▶ **WORK INSTRUCTION**: In the entries below, find the line with "vfov_deg: 27.8" and the line with "f_number: 3.1". Return those two lines and all lines between them, exactly.

[Stored records]
....

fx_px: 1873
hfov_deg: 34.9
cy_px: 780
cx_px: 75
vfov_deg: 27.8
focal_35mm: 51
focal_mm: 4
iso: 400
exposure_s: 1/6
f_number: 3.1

....

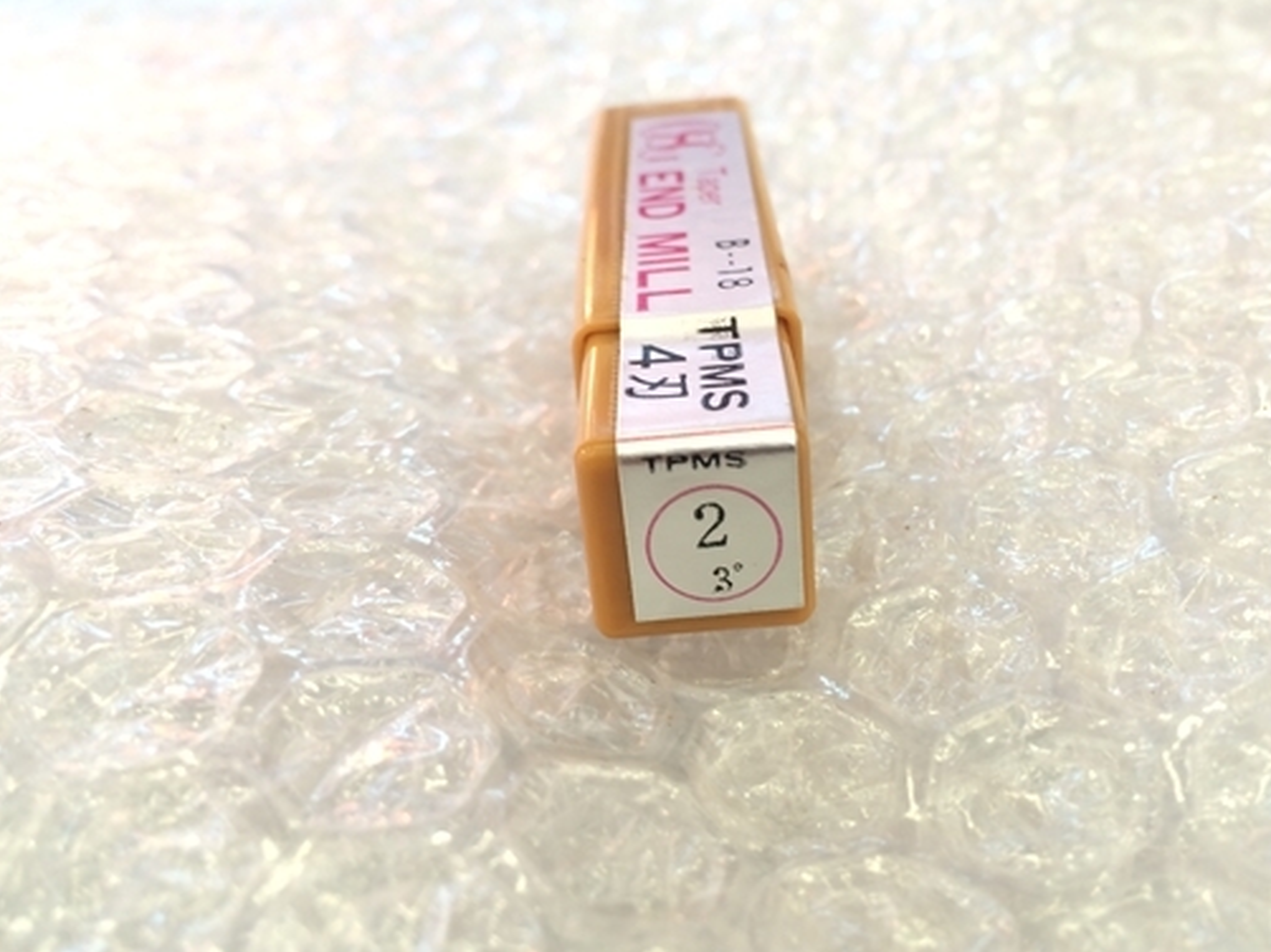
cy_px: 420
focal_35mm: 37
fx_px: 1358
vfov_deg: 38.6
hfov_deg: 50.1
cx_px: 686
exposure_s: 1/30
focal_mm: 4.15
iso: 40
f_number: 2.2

....

▶ **RESULT OF THIS TASK**:
vfov_deg: 27.8
focal_35mm: 51
focal_mm: 4
iso: 400
exposure_s: 1/6
f_number: 3.1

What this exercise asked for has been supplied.